* **INPUT DATA**:

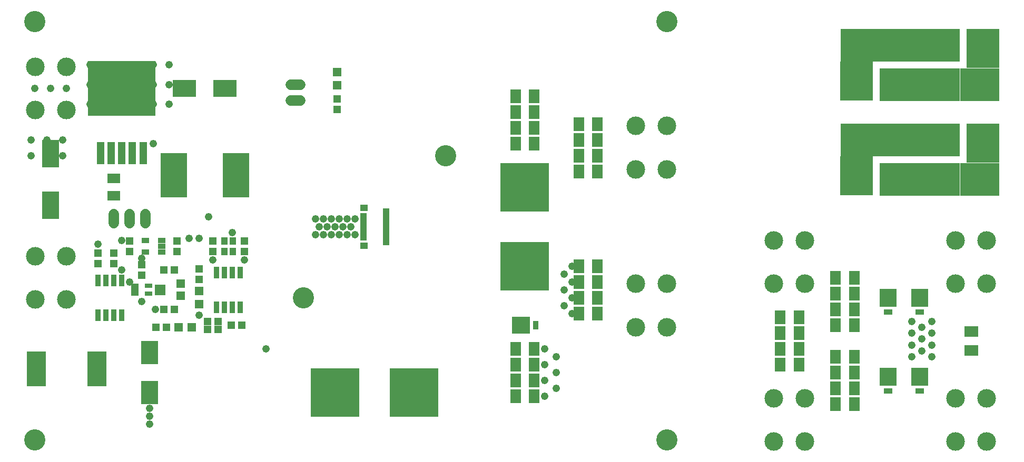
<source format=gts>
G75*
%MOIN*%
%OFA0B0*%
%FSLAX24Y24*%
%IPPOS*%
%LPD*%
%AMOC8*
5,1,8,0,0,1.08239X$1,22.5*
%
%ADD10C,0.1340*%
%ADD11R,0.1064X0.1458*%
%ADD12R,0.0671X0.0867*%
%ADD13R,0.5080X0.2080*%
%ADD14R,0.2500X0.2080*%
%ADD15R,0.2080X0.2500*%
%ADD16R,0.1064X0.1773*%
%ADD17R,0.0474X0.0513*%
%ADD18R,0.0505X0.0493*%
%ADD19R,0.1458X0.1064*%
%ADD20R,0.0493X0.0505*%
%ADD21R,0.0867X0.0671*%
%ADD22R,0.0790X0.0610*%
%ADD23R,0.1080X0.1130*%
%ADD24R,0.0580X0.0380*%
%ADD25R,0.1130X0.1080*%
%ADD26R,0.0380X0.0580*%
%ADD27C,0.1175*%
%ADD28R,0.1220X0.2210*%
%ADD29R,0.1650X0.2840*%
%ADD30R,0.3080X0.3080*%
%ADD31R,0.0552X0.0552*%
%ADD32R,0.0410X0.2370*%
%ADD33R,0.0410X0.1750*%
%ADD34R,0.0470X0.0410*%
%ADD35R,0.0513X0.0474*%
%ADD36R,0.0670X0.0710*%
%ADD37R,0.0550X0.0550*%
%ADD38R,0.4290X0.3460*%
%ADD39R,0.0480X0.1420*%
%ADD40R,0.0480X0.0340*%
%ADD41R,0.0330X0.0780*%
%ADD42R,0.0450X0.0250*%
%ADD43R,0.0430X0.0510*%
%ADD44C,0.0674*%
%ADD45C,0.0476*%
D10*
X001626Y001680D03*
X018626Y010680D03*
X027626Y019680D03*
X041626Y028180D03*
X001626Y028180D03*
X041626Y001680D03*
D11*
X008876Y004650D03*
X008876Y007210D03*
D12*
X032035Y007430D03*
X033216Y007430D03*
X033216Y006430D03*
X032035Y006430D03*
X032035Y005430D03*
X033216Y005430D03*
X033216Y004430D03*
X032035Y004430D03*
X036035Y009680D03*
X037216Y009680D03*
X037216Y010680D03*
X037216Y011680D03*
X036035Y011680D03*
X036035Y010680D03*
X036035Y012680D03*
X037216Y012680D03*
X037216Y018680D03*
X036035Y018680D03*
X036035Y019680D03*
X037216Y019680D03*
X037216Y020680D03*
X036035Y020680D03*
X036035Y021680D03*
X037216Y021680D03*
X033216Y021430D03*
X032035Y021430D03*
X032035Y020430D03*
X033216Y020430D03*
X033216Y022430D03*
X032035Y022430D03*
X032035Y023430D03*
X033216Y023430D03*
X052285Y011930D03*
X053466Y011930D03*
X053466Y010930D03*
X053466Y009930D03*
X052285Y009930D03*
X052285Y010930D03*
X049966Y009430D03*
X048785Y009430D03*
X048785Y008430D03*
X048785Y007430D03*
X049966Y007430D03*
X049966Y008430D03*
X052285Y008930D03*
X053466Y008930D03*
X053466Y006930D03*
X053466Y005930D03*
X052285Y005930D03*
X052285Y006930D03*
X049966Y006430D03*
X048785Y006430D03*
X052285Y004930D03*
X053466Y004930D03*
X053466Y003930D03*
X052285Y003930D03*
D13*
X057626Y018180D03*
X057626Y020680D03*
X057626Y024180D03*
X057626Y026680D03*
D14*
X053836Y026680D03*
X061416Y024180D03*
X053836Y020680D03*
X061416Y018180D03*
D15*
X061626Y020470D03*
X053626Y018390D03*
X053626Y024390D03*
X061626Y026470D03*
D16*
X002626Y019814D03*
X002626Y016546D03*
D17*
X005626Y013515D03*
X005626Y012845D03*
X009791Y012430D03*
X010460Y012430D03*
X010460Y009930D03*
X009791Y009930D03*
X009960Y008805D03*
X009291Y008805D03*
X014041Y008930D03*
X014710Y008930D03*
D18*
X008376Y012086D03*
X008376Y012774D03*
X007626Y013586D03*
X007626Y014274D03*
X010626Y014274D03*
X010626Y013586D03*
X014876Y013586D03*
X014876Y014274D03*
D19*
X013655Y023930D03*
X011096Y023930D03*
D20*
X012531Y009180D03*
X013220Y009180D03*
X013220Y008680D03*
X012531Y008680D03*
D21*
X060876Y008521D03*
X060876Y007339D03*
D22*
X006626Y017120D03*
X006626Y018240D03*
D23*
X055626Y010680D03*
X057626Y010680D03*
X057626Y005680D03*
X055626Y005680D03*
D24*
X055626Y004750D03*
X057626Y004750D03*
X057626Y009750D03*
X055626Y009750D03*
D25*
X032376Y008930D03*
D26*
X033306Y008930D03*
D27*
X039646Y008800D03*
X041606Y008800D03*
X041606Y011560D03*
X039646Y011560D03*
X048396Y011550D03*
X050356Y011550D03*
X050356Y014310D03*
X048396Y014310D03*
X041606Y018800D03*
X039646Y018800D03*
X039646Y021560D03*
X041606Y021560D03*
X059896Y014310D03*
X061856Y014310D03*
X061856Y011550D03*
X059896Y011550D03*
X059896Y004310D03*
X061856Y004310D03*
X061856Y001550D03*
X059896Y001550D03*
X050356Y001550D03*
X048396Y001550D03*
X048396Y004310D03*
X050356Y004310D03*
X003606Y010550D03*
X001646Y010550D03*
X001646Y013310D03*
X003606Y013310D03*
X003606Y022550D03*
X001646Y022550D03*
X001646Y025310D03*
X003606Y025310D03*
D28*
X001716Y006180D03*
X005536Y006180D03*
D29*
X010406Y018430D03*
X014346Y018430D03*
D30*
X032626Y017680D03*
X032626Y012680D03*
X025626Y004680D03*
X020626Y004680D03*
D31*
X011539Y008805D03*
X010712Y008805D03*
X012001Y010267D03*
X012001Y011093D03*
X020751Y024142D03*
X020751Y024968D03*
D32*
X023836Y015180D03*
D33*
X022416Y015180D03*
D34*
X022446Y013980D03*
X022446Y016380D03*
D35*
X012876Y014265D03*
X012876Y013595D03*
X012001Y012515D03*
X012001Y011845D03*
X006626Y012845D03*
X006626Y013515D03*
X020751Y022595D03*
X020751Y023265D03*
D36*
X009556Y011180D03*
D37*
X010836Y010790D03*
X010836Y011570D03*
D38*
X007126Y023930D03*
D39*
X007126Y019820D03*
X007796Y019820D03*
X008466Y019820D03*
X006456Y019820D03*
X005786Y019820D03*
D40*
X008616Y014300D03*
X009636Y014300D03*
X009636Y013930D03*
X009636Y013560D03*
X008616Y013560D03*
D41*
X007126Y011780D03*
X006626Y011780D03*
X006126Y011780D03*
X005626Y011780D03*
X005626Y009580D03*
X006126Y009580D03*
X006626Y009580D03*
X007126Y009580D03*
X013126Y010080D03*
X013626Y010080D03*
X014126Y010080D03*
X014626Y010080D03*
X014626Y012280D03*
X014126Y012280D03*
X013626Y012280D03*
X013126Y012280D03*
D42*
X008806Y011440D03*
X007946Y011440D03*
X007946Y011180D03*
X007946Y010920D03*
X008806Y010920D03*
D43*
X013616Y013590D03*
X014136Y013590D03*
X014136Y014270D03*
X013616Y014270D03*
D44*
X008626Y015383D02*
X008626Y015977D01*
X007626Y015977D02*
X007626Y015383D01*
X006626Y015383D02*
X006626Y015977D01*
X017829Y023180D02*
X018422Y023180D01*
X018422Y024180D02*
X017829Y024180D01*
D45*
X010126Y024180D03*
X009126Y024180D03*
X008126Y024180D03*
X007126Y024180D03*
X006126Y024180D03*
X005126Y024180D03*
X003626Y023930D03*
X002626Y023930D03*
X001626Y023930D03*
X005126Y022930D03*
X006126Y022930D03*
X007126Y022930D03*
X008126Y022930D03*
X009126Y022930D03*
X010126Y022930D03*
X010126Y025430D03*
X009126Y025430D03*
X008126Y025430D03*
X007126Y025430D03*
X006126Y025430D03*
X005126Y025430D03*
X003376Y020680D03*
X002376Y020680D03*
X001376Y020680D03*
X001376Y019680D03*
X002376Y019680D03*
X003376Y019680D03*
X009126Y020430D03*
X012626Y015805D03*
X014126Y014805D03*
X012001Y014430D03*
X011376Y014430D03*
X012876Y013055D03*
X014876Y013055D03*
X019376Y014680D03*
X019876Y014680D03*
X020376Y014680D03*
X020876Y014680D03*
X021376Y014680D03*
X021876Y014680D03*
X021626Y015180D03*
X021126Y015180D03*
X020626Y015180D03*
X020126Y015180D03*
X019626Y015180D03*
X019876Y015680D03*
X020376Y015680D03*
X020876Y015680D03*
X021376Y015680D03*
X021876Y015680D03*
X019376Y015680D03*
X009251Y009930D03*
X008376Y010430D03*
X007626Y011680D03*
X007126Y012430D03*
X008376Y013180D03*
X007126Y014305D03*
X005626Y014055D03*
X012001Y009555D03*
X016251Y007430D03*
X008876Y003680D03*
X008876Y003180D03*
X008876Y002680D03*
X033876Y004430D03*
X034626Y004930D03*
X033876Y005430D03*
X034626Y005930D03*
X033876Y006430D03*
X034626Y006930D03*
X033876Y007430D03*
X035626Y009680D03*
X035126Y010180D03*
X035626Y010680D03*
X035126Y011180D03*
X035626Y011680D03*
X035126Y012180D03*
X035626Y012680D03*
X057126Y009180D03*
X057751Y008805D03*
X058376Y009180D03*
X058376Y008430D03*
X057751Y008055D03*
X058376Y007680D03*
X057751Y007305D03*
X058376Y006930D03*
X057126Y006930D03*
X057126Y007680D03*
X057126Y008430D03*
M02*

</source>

==

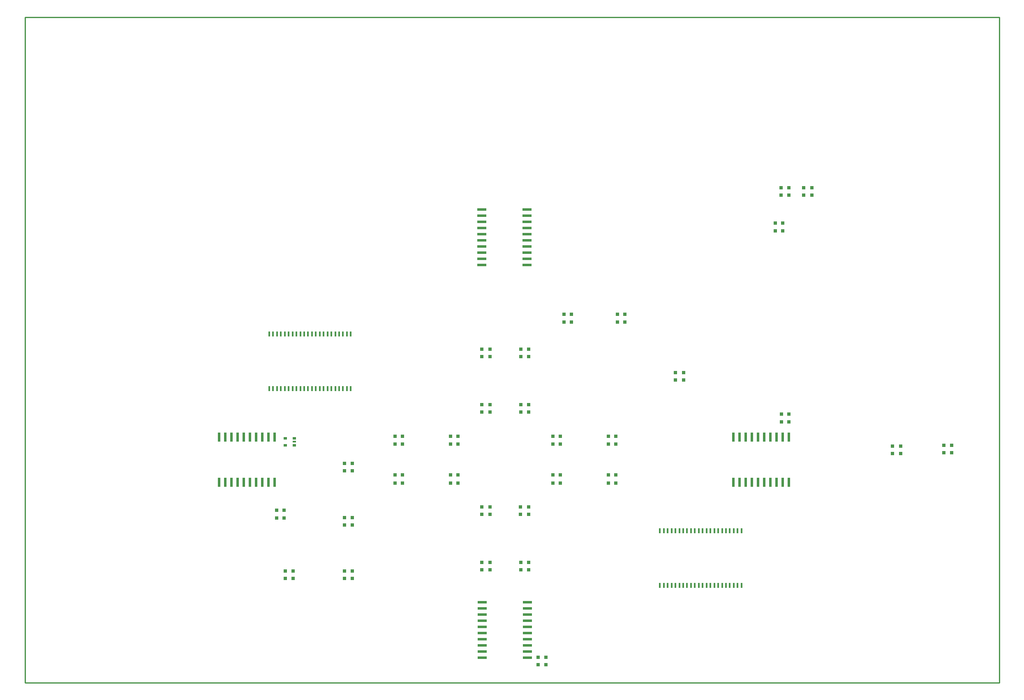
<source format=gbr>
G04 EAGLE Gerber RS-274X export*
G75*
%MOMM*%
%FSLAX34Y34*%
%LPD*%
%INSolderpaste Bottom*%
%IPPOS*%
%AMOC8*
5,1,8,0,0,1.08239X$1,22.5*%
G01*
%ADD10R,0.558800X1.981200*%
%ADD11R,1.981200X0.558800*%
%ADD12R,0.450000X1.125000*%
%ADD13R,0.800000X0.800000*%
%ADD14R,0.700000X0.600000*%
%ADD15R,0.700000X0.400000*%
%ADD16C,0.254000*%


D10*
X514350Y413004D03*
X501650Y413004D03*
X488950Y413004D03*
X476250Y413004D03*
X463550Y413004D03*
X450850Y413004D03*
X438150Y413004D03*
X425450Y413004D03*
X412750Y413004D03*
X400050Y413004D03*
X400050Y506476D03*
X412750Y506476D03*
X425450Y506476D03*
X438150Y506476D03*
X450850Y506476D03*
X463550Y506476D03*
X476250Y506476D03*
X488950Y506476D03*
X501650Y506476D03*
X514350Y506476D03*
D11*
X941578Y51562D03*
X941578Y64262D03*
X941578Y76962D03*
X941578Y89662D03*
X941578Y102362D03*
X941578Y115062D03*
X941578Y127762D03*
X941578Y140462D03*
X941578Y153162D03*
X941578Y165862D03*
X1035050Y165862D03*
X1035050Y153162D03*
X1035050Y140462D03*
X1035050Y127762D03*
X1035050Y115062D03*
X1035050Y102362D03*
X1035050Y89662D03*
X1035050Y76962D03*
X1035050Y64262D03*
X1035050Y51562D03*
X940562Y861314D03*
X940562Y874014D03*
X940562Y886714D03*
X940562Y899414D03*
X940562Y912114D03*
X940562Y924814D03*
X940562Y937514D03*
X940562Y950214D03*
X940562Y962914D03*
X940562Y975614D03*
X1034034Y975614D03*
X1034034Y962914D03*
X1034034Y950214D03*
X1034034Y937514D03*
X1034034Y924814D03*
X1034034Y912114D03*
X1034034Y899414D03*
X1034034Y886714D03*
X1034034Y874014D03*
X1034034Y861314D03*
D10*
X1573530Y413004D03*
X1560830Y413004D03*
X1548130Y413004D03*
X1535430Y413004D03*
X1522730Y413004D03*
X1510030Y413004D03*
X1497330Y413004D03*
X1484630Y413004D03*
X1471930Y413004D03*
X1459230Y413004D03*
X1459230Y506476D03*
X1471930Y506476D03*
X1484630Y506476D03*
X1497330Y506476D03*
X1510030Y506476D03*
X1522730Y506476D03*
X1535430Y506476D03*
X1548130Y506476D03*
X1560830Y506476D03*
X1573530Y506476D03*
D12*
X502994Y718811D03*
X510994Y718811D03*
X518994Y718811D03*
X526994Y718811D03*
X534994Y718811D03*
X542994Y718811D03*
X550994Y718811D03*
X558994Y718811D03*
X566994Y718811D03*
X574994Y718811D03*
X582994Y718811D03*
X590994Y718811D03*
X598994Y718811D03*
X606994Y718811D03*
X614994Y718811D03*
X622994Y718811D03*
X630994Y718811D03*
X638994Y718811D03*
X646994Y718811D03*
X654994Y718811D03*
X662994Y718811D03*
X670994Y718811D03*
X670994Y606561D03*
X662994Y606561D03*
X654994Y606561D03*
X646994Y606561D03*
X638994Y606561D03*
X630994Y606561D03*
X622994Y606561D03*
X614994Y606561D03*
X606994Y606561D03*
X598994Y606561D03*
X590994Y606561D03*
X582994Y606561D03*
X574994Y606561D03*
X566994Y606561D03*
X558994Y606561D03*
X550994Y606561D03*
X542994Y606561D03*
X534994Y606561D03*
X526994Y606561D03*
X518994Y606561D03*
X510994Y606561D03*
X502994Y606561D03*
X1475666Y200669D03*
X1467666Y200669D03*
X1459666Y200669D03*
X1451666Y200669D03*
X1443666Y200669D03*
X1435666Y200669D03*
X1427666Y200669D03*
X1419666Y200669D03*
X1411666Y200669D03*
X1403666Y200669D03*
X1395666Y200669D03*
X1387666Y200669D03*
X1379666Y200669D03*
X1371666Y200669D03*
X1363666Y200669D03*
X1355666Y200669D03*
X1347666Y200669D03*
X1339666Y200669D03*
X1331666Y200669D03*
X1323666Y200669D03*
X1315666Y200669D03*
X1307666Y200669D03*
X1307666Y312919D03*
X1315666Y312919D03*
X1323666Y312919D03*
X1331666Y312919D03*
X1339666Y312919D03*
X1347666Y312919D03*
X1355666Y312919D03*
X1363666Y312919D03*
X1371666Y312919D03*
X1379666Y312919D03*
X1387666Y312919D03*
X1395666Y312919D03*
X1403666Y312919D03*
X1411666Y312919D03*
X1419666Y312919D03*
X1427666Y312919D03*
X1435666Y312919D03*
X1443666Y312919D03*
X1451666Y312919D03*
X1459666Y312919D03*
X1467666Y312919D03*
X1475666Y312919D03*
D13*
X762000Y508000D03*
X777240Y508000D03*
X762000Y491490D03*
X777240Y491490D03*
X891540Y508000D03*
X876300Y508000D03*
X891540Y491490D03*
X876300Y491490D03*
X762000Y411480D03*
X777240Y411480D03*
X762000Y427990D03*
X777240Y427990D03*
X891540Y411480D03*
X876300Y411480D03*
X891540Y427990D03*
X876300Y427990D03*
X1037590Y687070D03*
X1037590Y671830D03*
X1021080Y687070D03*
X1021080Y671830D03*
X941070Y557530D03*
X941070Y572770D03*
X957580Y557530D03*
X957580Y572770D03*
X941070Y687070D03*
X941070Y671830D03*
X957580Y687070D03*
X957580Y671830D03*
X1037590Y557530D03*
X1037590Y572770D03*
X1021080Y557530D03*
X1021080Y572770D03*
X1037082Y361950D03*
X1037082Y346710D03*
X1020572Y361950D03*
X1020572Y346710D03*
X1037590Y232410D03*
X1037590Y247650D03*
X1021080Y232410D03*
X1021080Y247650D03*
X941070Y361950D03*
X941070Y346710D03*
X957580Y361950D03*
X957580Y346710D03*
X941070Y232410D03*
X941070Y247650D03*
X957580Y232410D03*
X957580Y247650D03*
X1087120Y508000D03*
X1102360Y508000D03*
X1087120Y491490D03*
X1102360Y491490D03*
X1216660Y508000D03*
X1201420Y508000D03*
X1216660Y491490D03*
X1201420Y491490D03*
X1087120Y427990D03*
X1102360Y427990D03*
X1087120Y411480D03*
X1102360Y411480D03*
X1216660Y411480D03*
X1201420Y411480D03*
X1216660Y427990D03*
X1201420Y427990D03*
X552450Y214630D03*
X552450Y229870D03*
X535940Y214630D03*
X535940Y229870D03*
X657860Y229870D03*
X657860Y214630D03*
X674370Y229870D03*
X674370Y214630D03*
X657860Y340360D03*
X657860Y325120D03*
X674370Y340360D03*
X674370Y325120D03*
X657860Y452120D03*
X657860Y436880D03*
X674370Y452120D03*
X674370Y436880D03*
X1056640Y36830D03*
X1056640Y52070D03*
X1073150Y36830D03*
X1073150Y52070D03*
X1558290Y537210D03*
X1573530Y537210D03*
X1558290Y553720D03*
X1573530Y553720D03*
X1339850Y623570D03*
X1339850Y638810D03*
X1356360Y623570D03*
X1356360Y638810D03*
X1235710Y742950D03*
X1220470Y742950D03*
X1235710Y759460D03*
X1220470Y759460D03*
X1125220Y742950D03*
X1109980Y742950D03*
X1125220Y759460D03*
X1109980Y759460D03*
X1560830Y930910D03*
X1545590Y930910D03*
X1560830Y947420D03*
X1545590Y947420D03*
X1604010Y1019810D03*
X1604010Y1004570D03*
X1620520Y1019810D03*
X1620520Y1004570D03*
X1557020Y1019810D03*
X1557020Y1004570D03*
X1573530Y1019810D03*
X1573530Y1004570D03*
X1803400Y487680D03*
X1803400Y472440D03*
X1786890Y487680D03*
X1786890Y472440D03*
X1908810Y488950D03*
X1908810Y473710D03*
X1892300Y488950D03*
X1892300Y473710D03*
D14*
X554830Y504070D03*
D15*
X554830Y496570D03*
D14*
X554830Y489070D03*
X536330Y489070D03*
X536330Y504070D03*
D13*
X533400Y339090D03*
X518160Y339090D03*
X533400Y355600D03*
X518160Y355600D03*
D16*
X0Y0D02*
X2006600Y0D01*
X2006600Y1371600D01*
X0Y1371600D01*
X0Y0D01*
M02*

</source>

* **YOUR TASK**:
As the answer, set down only the lines from the data above between the one holding "X450850Y506476D03*" and the one holding "X606994Y718811D03*", inclusive, exactly as they read.

* **OUTPUT BELOW**:
X450850Y506476D03*
X463550Y506476D03*
X476250Y506476D03*
X488950Y506476D03*
X501650Y506476D03*
X514350Y506476D03*
D11*
X941578Y51562D03*
X941578Y64262D03*
X941578Y76962D03*
X941578Y89662D03*
X941578Y102362D03*
X941578Y115062D03*
X941578Y127762D03*
X941578Y140462D03*
X941578Y153162D03*
X941578Y165862D03*
X1035050Y165862D03*
X1035050Y153162D03*
X1035050Y140462D03*
X1035050Y127762D03*
X1035050Y115062D03*
X1035050Y102362D03*
X1035050Y89662D03*
X1035050Y76962D03*
X1035050Y64262D03*
X1035050Y51562D03*
X940562Y861314D03*
X940562Y874014D03*
X940562Y886714D03*
X940562Y899414D03*
X940562Y912114D03*
X940562Y924814D03*
X940562Y937514D03*
X940562Y950214D03*
X940562Y962914D03*
X940562Y975614D03*
X1034034Y975614D03*
X1034034Y962914D03*
X1034034Y950214D03*
X1034034Y937514D03*
X1034034Y924814D03*
X1034034Y912114D03*
X1034034Y899414D03*
X1034034Y886714D03*
X1034034Y874014D03*
X1034034Y861314D03*
D10*
X1573530Y413004D03*
X1560830Y413004D03*
X1548130Y413004D03*
X1535430Y413004D03*
X1522730Y413004D03*
X1510030Y413004D03*
X1497330Y413004D03*
X1484630Y413004D03*
X1471930Y413004D03*
X1459230Y413004D03*
X1459230Y506476D03*
X1471930Y506476D03*
X1484630Y506476D03*
X1497330Y506476D03*
X1510030Y506476D03*
X1522730Y506476D03*
X1535430Y506476D03*
X1548130Y506476D03*
X1560830Y506476D03*
X1573530Y506476D03*
D12*
X502994Y718811D03*
X510994Y718811D03*
X518994Y718811D03*
X526994Y718811D03*
X534994Y718811D03*
X542994Y718811D03*
X550994Y718811D03*
X558994Y718811D03*
X566994Y718811D03*
X574994Y718811D03*
X582994Y718811D03*
X590994Y718811D03*
X598994Y718811D03*
X606994Y718811D03*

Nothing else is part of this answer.